ReplyDeleteI would be curious to inspect the data behind Gen Y's professed desire for urban walkability--it could be a cohort effect where everyone is in the same boat for now (named "USS Young N Spry") and will eventually experience the demographic trend of our forebears (jumping to "USS Our Progeny Are Expensive and More Space Would Be Nice".)
What remains to be seen is whether there will be a true generational break, which is what the data purports to claim. And it might; I'm optimistic. My grandparents (AKA parents of boomers) were birthing babies right around the same time the GI Bill made a suburban house a can't-miss offer. And I think cities are currently hitting a veritable renaissance compared to the Le Corbu-happy Urban Renewal/eminent domain abused/freeway addled (Bronx Expwy, Embarcadero Fwy, et al)/white flight vacated/crack epidemic affected urban landscape of the 60s-80s.

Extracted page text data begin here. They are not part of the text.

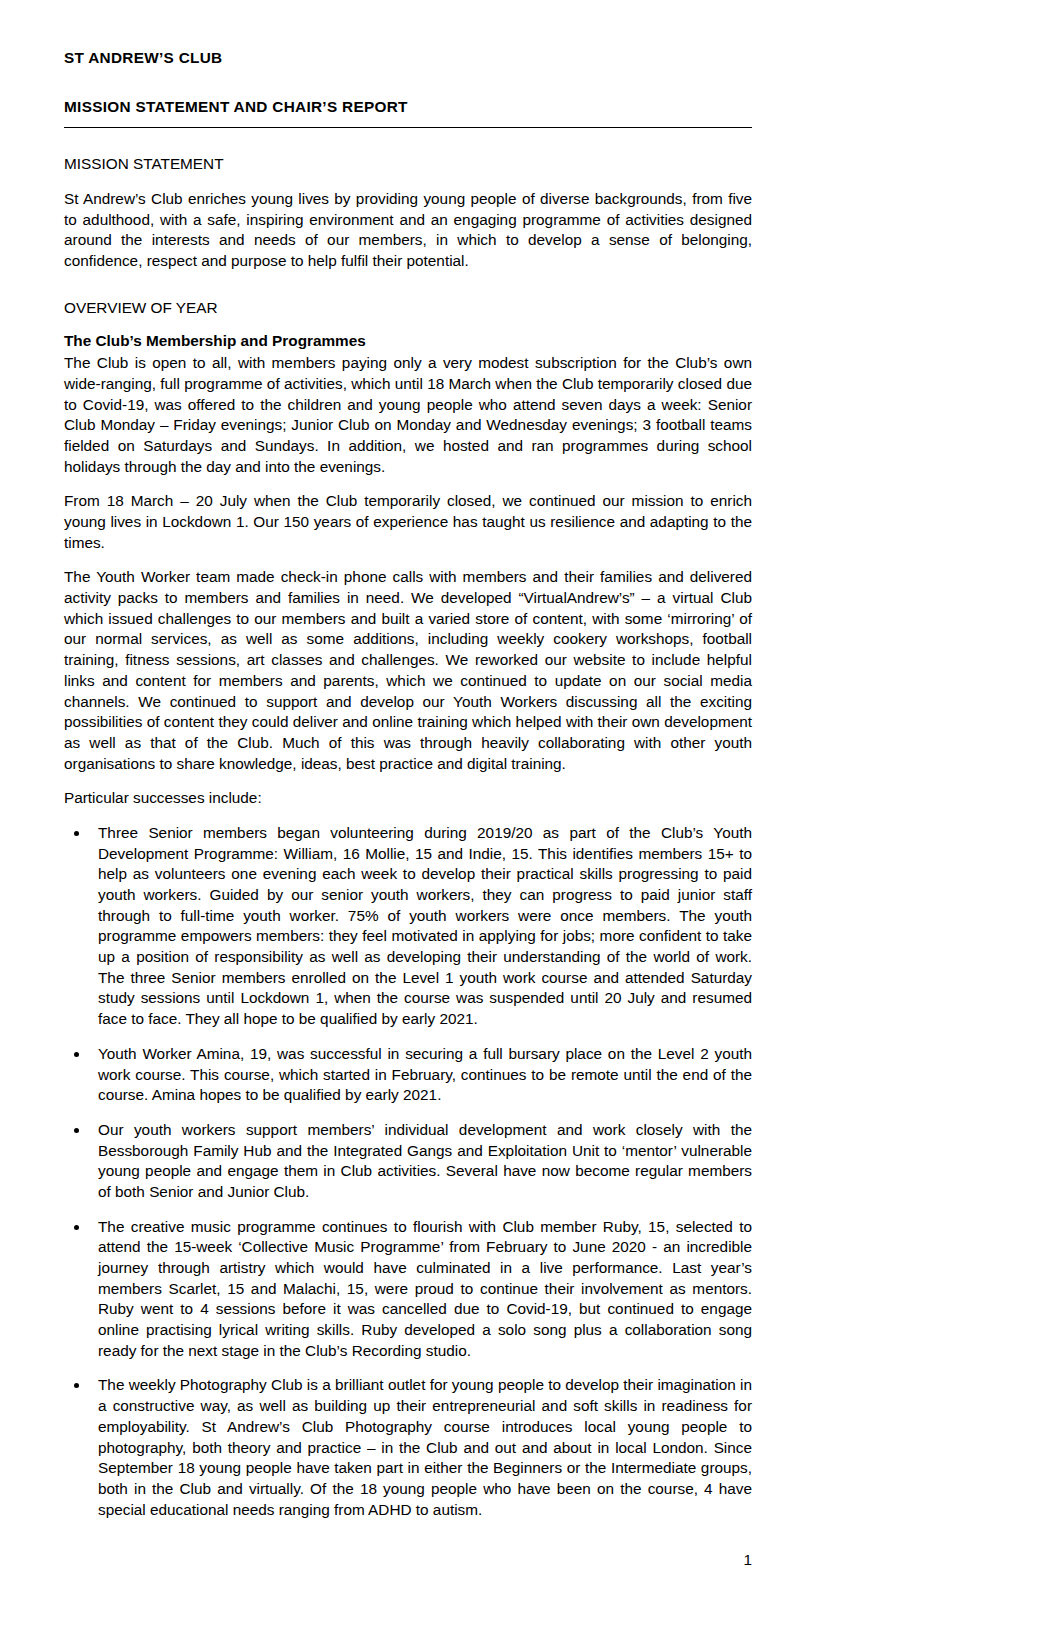ST ANDREW’S CLUB
MISSION STATEMENT AND CHAIR’S REPORT
MISSION STATEMENT
St Andrew’s Club enriches young lives by providing young people of diverse backgrounds, from five to adulthood, with a safe, inspiring environment and an engaging programme of activities designed around the interests and needs of our members, in which to develop a sense of belonging, confidence, respect and purpose to help fulfil their potential.
OVERVIEW OF YEAR
The Club’s Membership and Programmes
The Club is open to all, with members paying only a very modest subscription for the Club’s own wide-ranging, full programme of activities, which until 18 March when the Club temporarily closed due to Covid-19, was offered to the children and young people who attend seven days a week: Senior Club Monday – Friday evenings; Junior Club on Monday and Wednesday evenings; 3 football teams fielded on Saturdays and Sundays. In addition, we hosted and ran programmes during school holidays through the day and into the evenings.
From 18 March – 20 July when the Club temporarily closed, we continued our mission to enrich young lives in Lockdown 1. Our 150 years of experience has taught us resilience and adapting to the times.
The Youth Worker team made check-in phone calls with members and their families and delivered activity packs to members and families in need. We developed “VirtualAndrew’s” – a virtual Club which issued challenges to our members and built a varied store of content, with some ‘mirroring’ of our normal services, as well as some additions, including weekly cookery workshops, football training, fitness sessions, art classes and challenges. We reworked our website to include helpful links and content for members and parents, which we continued to update on our social media channels. We continued to support and develop our Youth Workers discussing all the exciting possibilities of content they could deliver and online training which helped with their own development as well as that of the Club. Much of this was through heavily collaborating with other youth organisations to share knowledge, ideas, best practice and digital training.
Particular successes include:
Three Senior members began volunteering during 2019/20 as part of the Club’s Youth Development Programme: William, 16 Mollie, 15 and Indie, 15. This identifies members 15+ to help as volunteers one evening each week to develop their practical skills progressing to paid youth workers. Guided by our senior youth workers, they can progress to paid junior staff through to full-time youth worker. 75% of youth workers were once members. The youth programme empowers members: they feel motivated in applying for jobs; more confident to take up a position of responsibility as well as developing their understanding of the world of work. The three Senior members enrolled on the Level 1 youth work course and attended Saturday study sessions until Lockdown 1, when the course was suspended until 20 July and resumed face to face. They all hope to be qualified by early 2021.
Youth Worker Amina, 19, was successful in securing a full bursary place on the Level 2 youth work course. This course, which started in February, continues to be remote until the end of the course. Amina hopes to be qualified by early 2021.
Our youth workers support members’ individual development and work closely with the Bessborough Family Hub and the Integrated Gangs and Exploitation Unit to ‘mentor’ vulnerable young people and engage them in Club activities. Several have now become regular members of both Senior and Junior Club.
The creative music programme continues to flourish with Club member Ruby, 15, selected to attend the 15-week ‘Collective Music Programme’ from February to June 2020 - an incredible journey through artistry which would have culminated in a live performance. Last year’s members Scarlet, 15 and Malachi, 15, were proud to continue their involvement as mentors. Ruby went to 4 sessions before it was cancelled due to Covid-19, but continued to engage online practising lyrical writing skills. Ruby developed a solo song plus a collaboration song ready for the next stage in the Club’s Recording studio.
The weekly Photography Club is a brilliant outlet for young people to develop their imagination in a constructive way, as well as building up their entrepreneurial and soft skills in readiness for employability. St Andrew’s Club Photography course introduces local young people to photography, both theory and practice – in the Club and out and about in local London. Since September 18 young people have taken part in either the Beginners or the Intermediate groups, both in the Club and virtually. Of the 18 young people who have been on the course, 4 have special educational needs ranging from ADHD to autism.
1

This is painting with a broad brush, but there is an argument to be made that the urban spaces of our future will be different and better, and hopefully more compatible with families, than in the past. For now though, it's true that the high costs of housing and iffy public schools rule out many would-be urban parents (who, let's let the record show, nonetheless maintain the privilege of choosing where to live, which is certainly a privilege not shared by all).

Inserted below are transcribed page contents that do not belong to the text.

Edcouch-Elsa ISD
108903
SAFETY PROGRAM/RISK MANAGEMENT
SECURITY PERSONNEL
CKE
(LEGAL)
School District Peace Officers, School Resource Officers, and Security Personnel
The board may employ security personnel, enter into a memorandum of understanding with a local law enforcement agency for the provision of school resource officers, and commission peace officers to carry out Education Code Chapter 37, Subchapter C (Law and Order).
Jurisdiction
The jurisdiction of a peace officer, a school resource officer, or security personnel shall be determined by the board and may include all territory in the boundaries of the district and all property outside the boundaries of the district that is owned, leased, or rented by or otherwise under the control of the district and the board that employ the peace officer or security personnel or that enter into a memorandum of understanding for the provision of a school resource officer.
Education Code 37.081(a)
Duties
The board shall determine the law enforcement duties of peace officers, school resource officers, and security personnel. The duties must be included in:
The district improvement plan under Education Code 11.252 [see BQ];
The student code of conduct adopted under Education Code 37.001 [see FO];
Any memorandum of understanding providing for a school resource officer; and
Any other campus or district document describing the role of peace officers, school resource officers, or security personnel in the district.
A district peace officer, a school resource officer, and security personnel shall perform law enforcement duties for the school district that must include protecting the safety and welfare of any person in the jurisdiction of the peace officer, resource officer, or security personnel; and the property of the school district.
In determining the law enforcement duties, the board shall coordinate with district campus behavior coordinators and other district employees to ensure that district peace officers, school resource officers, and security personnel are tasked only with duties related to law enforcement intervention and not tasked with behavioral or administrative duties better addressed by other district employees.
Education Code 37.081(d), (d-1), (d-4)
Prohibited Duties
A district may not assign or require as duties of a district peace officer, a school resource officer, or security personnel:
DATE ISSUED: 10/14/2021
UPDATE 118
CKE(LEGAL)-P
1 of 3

"What I do mean to say is that urban areas are desirable to some, and suburban (and rural) areas to others, and our preferences may shift once, twice, or however many times depending on various circumstances in our lives. ... I have to believe there is a way to make it ALL work sustainably and in a gracefully integrated fashion."
Fact.
Suburban development in existence isn't going anywhere, and it will continue to grow just as surely as urban development will, too. I do think we face an imperative to do suburbs differently, as well as start re-routing the various $$ incentives to build and inhabit sprawl toward mixed-use, TODs, infill development, urban housing, etc.
There's a lot more (xinfinity more) to unpack here, but my brain is just about fried at this hour of the night. 2Bcontinued.